しかし裕人は見てしまった。丁度顔がこっちに向いたときの那波の表情を。

手で顔を覆ってはいたが、彼女は今、たしかに笑っていた。しかも舌を出して。

思わず恭也に教えようと声を上げかけた裕人だったが、ふと背中に小さな針で刺したような痛みが走り、思い留まった。そして恐る恐る後ろを振り向くと、

 

「…………言ってしまうのは野暮というものです、裕人様」

 

「いいからほっといてご飯食べようよ、おに〜さん。お姉ちゃんも早くおいでよ」

 

背中に物騒な電気で動くノコギリを押し当てる乃木坂家の無表情メイド長、桜坂葉月さんと、いつの間にか大きな茣蓙を敷いてお弁当の用意を進める春香の妹、乃木坂美夏が手を振っていた。

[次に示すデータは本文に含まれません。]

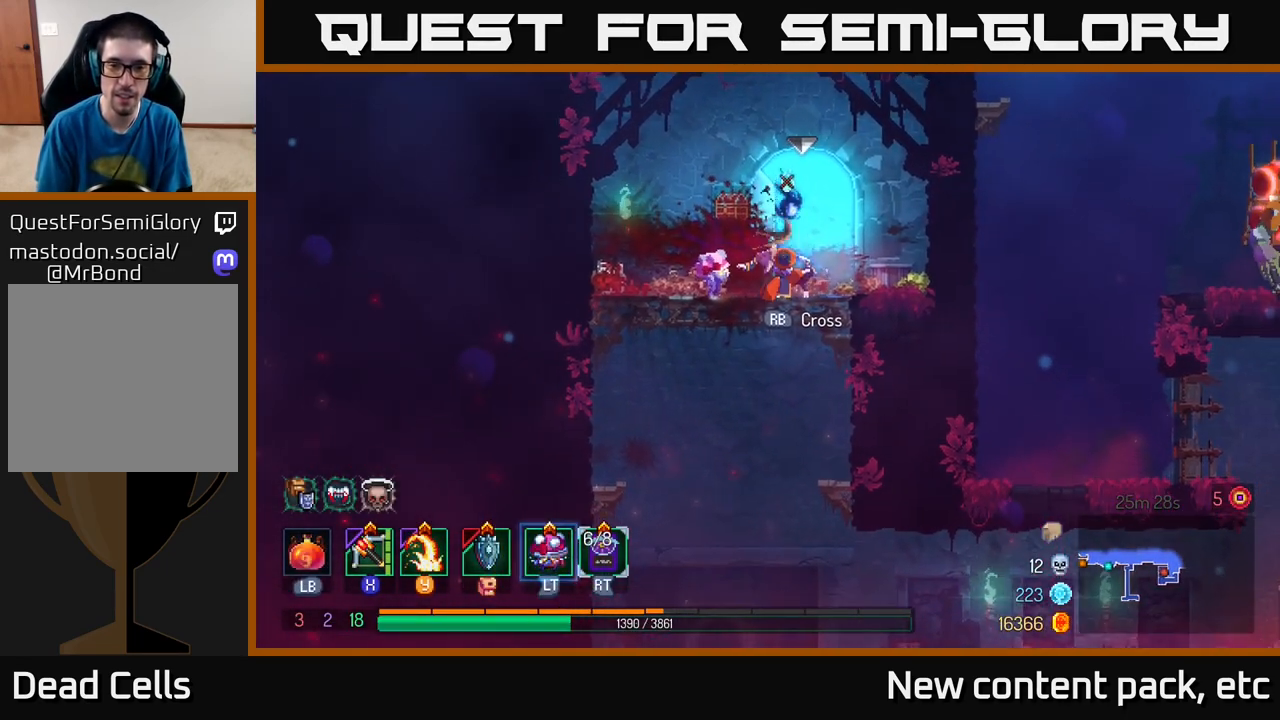
{"buttons": [], "left_stick": "right", "right_stick": "down", "events": [[83, "A", "down"], [183, "A", "up"], [233, "left_stick", "center"], [350, "left_stick", "right"], [367, "right_stick", "down"]]}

誘われて素直に茣蓙に腰を下ろして自分を呼ぶ春香を見て、裕人は口を出すことをやめた。いや諦めた。

 

「高町先輩、ご愁傷様です」

 

一言だけ最後にそう呟くと、裕人も座って観客になる。

 

「ちょ、ちょっとまってください那波さん。誤解です」

 

外野がそんなことをしている中、悲しそうに顔を伏せた(ように見える)那波を見て恭也はとたんに慌て始める。

 

「俺は無理やり連れてこられていきなり囲まれたんですよ」

 

そういいながら恭也は殆ど条件反射で那波の肩をしっかりと掴む。全部言い分を聞いてもらうまで絶対に逃げられないように。

 

「じゃあ……じゃあなんでそんなことになったんです?」

 

恭也の言葉にすがるようにまたしっかりと目を覗き込んでくる那波に少したじろぎながら、それでも恭也はしっかりとその目を見つめ返す。

 

「……好きな人は誰か、と……」

 

「そ、それで?」

 

「……答えてません……」

 

「なんでです?言えないですか?」

 

涙の溜まった瞳が不安そうに歪む。

それを見た恭也は、たとえ事実でもこれから説明しようとしていることは言い訳にしかならないことを悟った。そして、だから恭也はいきなり那波を抱きすくめる。

 

「……へっ?」

 

『……わぁ……』

 

突然の事に演技なしの驚きの声を漏らす那波と、いきなりの抱擁シーンに歓声をあげる観客の皆様。

そんなことには気づく様子すらなく、恭也はそのまま那波の耳元で囁いた。

 

「俺が好きなのは那波さん、貴方です」

 

「……証明できますか?……ひゃん?!」

 

囁き返してきた那波に返事を返す代わりに、恭也は耳を甘噛みしてそれを返事にした。

 

「ちょ、恭也様?! あっ、やんっ、そんなとこ舐めちゃんむっ?!」

 

抵抗と言う抵抗もしないままだった那波の弱々しい抗議の声に耳も貸さずに舌を這わせて唇にたどり着いた恭也は、そのまま那波の口内を優しく撫で回す。

 

「…た、高町先輩……」

 

「「…………(真っ赤×2)」」

 

「…………テクニシャン」

 

見ている人間がいることを完全に忘れたかのような行為はその後も数分に渡って続けられ、終わった頃にはもう那波は自分では立っていられない状態になっていた。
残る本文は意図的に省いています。